# Your task:
Take the entries below and reproduce exactly the portion that begins at the line containing "input wire d, input" and ends at the line containing "or (d1, x0, x5);", keeping both ends, dropping pictures, and adding nothing else.

# Text-based hardware design files:
━━━━━━━━━━━━━━━━━━━━━━━━━━━━━━
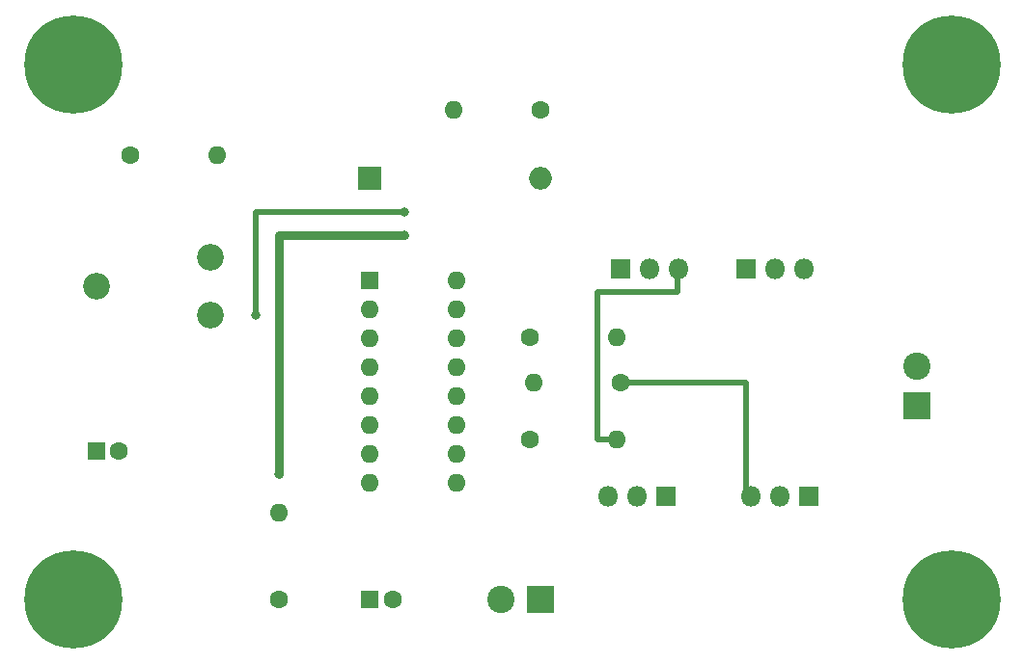
<source format=gbr>
%TF.GenerationSoftware,KiCad,Pcbnew,(5.1.6)-1*%
%TF.CreationDate,2021-09-26T22:49:30+03:00*%
%TF.ProjectId,emitter,656d6974-7465-4722-9e6b-696361645f70,rev?*%
%TF.SameCoordinates,Original*%
%TF.FileFunction,Copper,L1,Top*%
%TF.FilePolarity,Positive*%
%FSLAX46Y46*%
G04 Gerber Fmt 4.6, Leading zero omitted, Abs format (unit mm)*
G04 Created by KiCad (PCBNEW (5.1.6)-1) date 2021-09-26 22:49:30*
%MOMM*%
%LPD*%
G01*
G04 APERTURE LIST*
%TA.AperFunction,ComponentPad*%
%ADD10C,2.400000*%
%TD*%
%TA.AperFunction,ComponentPad*%
%ADD11R,2.400000X2.400000*%
%TD*%
%TA.AperFunction,ComponentPad*%
%ADD12R,2.000000X2.000000*%
%TD*%
%TA.AperFunction,ComponentPad*%
%ADD13O,2.000000X2.000000*%
%TD*%
%TA.AperFunction,ComponentPad*%
%ADD14R,1.600000X1.600000*%
%TD*%
%TA.AperFunction,ComponentPad*%
%ADD15C,1.600000*%
%TD*%
%TA.AperFunction,ComponentPad*%
%ADD16C,8.600000*%
%TD*%
%TA.AperFunction,ComponentPad*%
%ADD17C,0.900000*%
%TD*%
%TA.AperFunction,ComponentPad*%
%ADD18O,1.800000X1.800000*%
%TD*%
%TA.AperFunction,ComponentPad*%
%ADD19R,1.800000X1.800000*%
%TD*%
%TA.AperFunction,ComponentPad*%
%ADD20O,1.600000X1.600000*%
%TD*%
%TA.AperFunction,ComponentPad*%
%ADD21C,2.340000*%
%TD*%
%TA.AperFunction,ViaPad*%
%ADD22C,0.800000*%
%TD*%
%TA.AperFunction,Conductor*%
%ADD23C,0.750000*%
%TD*%
%TA.AperFunction,Conductor*%
%ADD24C,0.500000*%
%TD*%
G04 APERTURE END LIST*
D10*
%TO.P,J2,2*%
%TO.N,GND*%
X96500000Y-125000000D03*
D11*
%TO.P,J2,1*%
%TO.N,+5V*%
X100000000Y-125000000D03*
%TD*%
D12*
%TO.P,C1,1*%
%TO.N,Net-(C1-Pad1)*%
X85000000Y-88000000D03*
D13*
%TO.P,C1,2*%
%TO.N,GND*%
X100000000Y-88000000D03*
%TD*%
D14*
%TO.P,C2,1*%
%TO.N,+5V*%
X85000000Y-125000000D03*
D15*
%TO.P,C2,2*%
%TO.N,GND*%
X87000000Y-125000000D03*
%TD*%
%TO.P,C3,2*%
%TO.N,Net-(C3-Pad2)*%
X63000000Y-112000000D03*
D14*
%TO.P,C3,1*%
%TO.N,Net-(C3-Pad1)*%
X61000000Y-112000000D03*
%TD*%
D16*
%TO.P,H1,1*%
%TO.N,GND*%
X59000000Y-78000000D03*
D17*
X62225000Y-78000000D03*
X61280419Y-80280419D03*
X59000000Y-81225000D03*
X56719581Y-80280419D03*
X55775000Y-78000000D03*
X56719581Y-75719581D03*
X59000000Y-74775000D03*
X61280419Y-75719581D03*
%TD*%
%TO.P,H2,1*%
%TO.N,GND*%
X61280419Y-122719581D03*
X59000000Y-121775000D03*
X56719581Y-122719581D03*
X55775000Y-125000000D03*
X56719581Y-127280419D03*
X59000000Y-128225000D03*
X61280419Y-127280419D03*
X62225000Y-125000000D03*
D16*
X59000000Y-125000000D03*
%TD*%
%TO.P,H3,1*%
%TO.N,GND*%
X136000000Y-78000000D03*
D17*
X139225000Y-78000000D03*
X138280419Y-80280419D03*
X136000000Y-81225000D03*
X133719581Y-80280419D03*
X132775000Y-78000000D03*
X133719581Y-75719581D03*
X136000000Y-74775000D03*
X138280419Y-75719581D03*
%TD*%
%TO.P,H4,1*%
%TO.N,GND*%
X138280419Y-122719581D03*
X136000000Y-121775000D03*
X133719581Y-122719581D03*
X132775000Y-125000000D03*
X133719581Y-127280419D03*
X136000000Y-128225000D03*
X138280419Y-127280419D03*
X139225000Y-125000000D03*
D16*
X136000000Y-125000000D03*
%TD*%
D11*
%TO.P,J1,1*%
%TO.N,Net-(J1-Pad1)*%
X133000000Y-108000000D03*
D10*
%TO.P,J1,2*%
%TO.N,Net-(J1-Pad2)*%
X133000000Y-104500000D03*
%TD*%
D18*
%TO.P,Q1,3*%
%TO.N,Net-(Q1-Pad3)*%
X118460000Y-116000000D03*
%TO.P,Q1,2*%
%TO.N,Net-(J1-Pad2)*%
X121000000Y-116000000D03*
D19*
%TO.P,Q1,1*%
%TO.N,+5V*%
X123540000Y-116000000D03*
%TD*%
%TO.P,Q2,1*%
%TO.N,+5V*%
X111000000Y-116000000D03*
D18*
%TO.P,Q2,2*%
%TO.N,Net-(J1-Pad1)*%
X108460000Y-116000000D03*
%TO.P,Q2,3*%
%TO.N,Net-(Q2-Pad3)*%
X105920000Y-116000000D03*
%TD*%
D19*
%TO.P,Q3,1*%
%TO.N,GND*%
X118000000Y-96000000D03*
D18*
%TO.P,Q3,2*%
%TO.N,Net-(J1-Pad2)*%
X120540000Y-96000000D03*
%TO.P,Q3,3*%
%TO.N,Net-(Q3-Pad3)*%
X123080000Y-96000000D03*
%TD*%
D19*
%TO.P,Q4,1*%
%TO.N,GND*%
X107000000Y-96000000D03*
D18*
%TO.P,Q4,2*%
%TO.N,Net-(J1-Pad1)*%
X109540000Y-96000000D03*
%TO.P,Q4,3*%
%TO.N,Net-(Q4-Pad3)*%
X112080000Y-96000000D03*
%TD*%
D15*
%TO.P,R1,1*%
%TO.N,+5V*%
X77000000Y-125000000D03*
D20*
%TO.P,R1,2*%
%TO.N,Net-(C1-Pad1)*%
X77000000Y-117380000D03*
%TD*%
%TO.P,R2,2*%
%TO.N,Net-(R2-Pad2)*%
X99380000Y-106000000D03*
D15*
%TO.P,R2,1*%
%TO.N,Net-(Q1-Pad3)*%
X107000000Y-106000000D03*
%TD*%
D20*
%TO.P,R3,2*%
%TO.N,Net-(Q2-Pad3)*%
X106620000Y-102000000D03*
D15*
%TO.P,R3,1*%
%TO.N,Net-(R3-Pad1)*%
X99000000Y-102000000D03*
%TD*%
%TO.P,R4,1*%
%TO.N,Net-(C3-Pad1)*%
X64000000Y-86000000D03*
D20*
%TO.P,R4,2*%
%TO.N,Net-(R4-Pad2)*%
X71620000Y-86000000D03*
%TD*%
%TO.P,R5,2*%
%TO.N,Net-(R5-Pad2)*%
X92380000Y-82000000D03*
D15*
%TO.P,R5,1*%
%TO.N,Net-(Q3-Pad3)*%
X100000000Y-82000000D03*
%TD*%
D20*
%TO.P,R6,2*%
%TO.N,Net-(Q4-Pad3)*%
X106620000Y-111000000D03*
D15*
%TO.P,R6,1*%
%TO.N,Net-(R6-Pad1)*%
X99000000Y-111000000D03*
%TD*%
D21*
%TO.P,RV1,3*%
%TO.N,Net-(RV1-Pad3)*%
X71000000Y-100000000D03*
%TO.P,RV1,2*%
%TO.N,Net-(C3-Pad1)*%
X61000000Y-97500000D03*
%TO.P,RV1,1*%
X71000000Y-95000000D03*
%TD*%
D14*
%TO.P,U1,1*%
%TO.N,Net-(C1-Pad1)*%
X85000000Y-97000000D03*
D20*
%TO.P,U1,9*%
%TO.N,Net-(R6-Pad1)*%
X92620000Y-114780000D03*
%TO.P,U1,2*%
%TO.N,Net-(RV1-Pad3)*%
X85000000Y-99540000D03*
%TO.P,U1,10*%
%TO.N,Net-(R2-Pad2)*%
X92620000Y-112240000D03*
%TO.P,U1,3*%
%TO.N,Net-(R4-Pad2)*%
X85000000Y-102080000D03*
%TO.P,U1,11*%
%TO.N,Net-(R2-Pad2)*%
X92620000Y-109700000D03*
%TO.P,U1,4*%
%TO.N,Net-(C3-Pad2)*%
X85000000Y-104620000D03*
%TO.P,U1,12*%
%TO.N,Net-(R3-Pad1)*%
X92620000Y-107160000D03*
%TO.P,U1,5*%
%TO.N,Net-(RV1-Pad3)*%
X85000000Y-107160000D03*
%TO.P,U1,13*%
%TO.N,N/C*%
X92620000Y-104620000D03*
%TO.P,U1,6*%
%TO.N,Net-(R6-Pad1)*%
X85000000Y-109700000D03*
%TO.P,U1,14*%
%TO.N,Net-(R3-Pad1)*%
X92620000Y-102080000D03*
%TO.P,U1,7*%
%TO.N,Net-(C3-Pad2)*%
X85000000Y-112240000D03*
%TO.P,U1,15*%
%TO.N,Net-(R5-Pad2)*%
X92620000Y-99540000D03*
%TO.P,U1,8*%
%TO.N,GND*%
X85000000Y-114780000D03*
%TO.P,U1,16*%
%TO.N,N/C*%
X92620000Y-97000000D03*
%TD*%
D22*
%TO.N,Net-(C1-Pad1)*%
X77000000Y-114000000D03*
X88000000Y-93000000D03*
%TO.N,Net-(RV1-Pad3)*%
X75000000Y-100000000D03*
X88000000Y-91000000D03*
%TD*%
D23*
%TO.N,Net-(C1-Pad1)*%
X77000000Y-114000000D02*
X77000000Y-93000000D01*
X77000000Y-93000000D02*
X88000000Y-93000000D01*
D24*
%TO.N,Net-(Q1-Pad3)*%
X107000000Y-106000000D02*
X118000000Y-106000000D01*
X118000000Y-115540000D02*
X118460000Y-116000000D01*
X118000000Y-106000000D02*
X118000000Y-115540000D01*
%TO.N,Net-(Q4-Pad3)*%
X106620000Y-111000000D02*
X105000000Y-111000000D01*
X105000000Y-111000000D02*
X105000000Y-98000000D01*
X105000000Y-98000000D02*
X112000000Y-98000000D01*
X112000000Y-96080000D02*
X112080000Y-96000000D01*
X112000000Y-98000000D02*
X112000000Y-96080000D01*
%TO.N,Net-(RV1-Pad3)*%
X75000000Y-100000000D02*
X75000000Y-91000000D01*
X75000000Y-91000000D02*
X88000000Y-91000000D01*
%TD*%
M02*

</source>
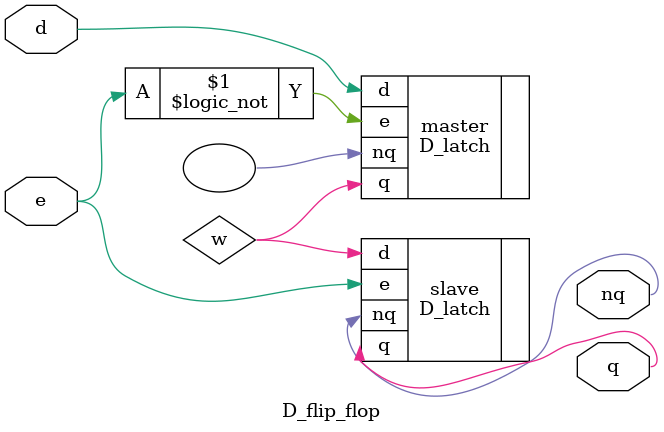
<source format=v>
module D_flip_flop(
	input wire d, input wire e,
	output wire q, output wire nq
);
	wire w;
	D_latch master(.d(d), .e(!e), .q(w), .nq());
	D_latch slave(.d(w), .e(e), .q(q), .nq(nq));
endmodule

</source>
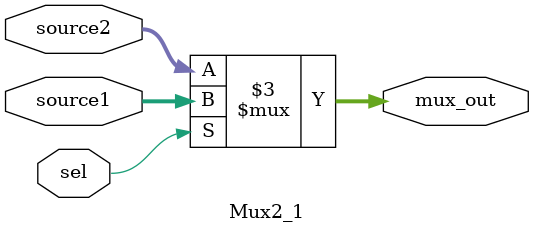
<source format=sv>
module Mux2_1 (
    input           [31:0]  source1,
    input           [31:0]  source2,
    input                   sel,
    output logic    [31:0]  mux_out
);
    
    always_comb begin
        unique case(sel)
            1'b1:   mux_out = source1;
            default:mux_out = source2;
        endcase
    end
    
endmodule
</source>
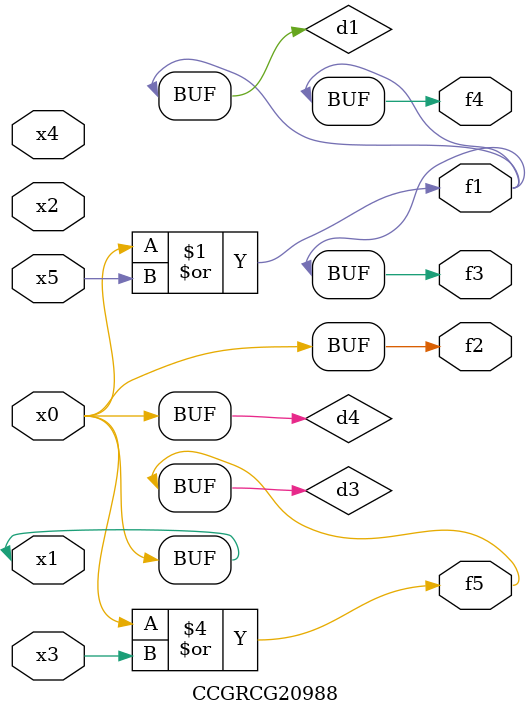
<source format=v>
module CCGRCG20988(
	input x0, x1, x2, x3, x4, x5,
	output f1, f2, f3, f4, f5
);

	wire d1, d2, d3, d4;

	or (d1, x0, x5);
	xnor (d2, x1, x4);
	or (d3, x0, x3);
	buf (d4, x0, x1);
	assign f1 = d1;
	assign f2 = d4;
	assign f3 = d1;
	assign f4 = d1;
	assign f5 = d3;
endmodule

</source>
━━━━━━━━━━━━━━━━━━━━━━━━━━━━━━
# The answer:
	input wire d, input wire e,
	output wire q, output wire nq
);
	wire w;
	D_latch master(.d(d), .e(!e), .q(w), .nq());
	D_latch slave(.d(w), .e(e), .q(q), .nq(nq));
endmodule

</source>
<source format=sv>
module Mux2_1 (
    input           [31:0]  source1,
    input           [31:0]  source2,
    input                   sel,
    output logic    [31:0]  mux_out
);
    
    always_comb begin
        unique case(sel)
            1'b1:   mux_out = source1;
            default:mux_out = source2;
        endcase
    end
    
endmodule
</source>
<source format=v>
module CCGRCG20988(
	input x0, x1, x2, x3, x4, x5,
	output f1, f2, f3, f4, f5
);

	wire d1, d2, d3, d4;

	or (d1, x0, x5);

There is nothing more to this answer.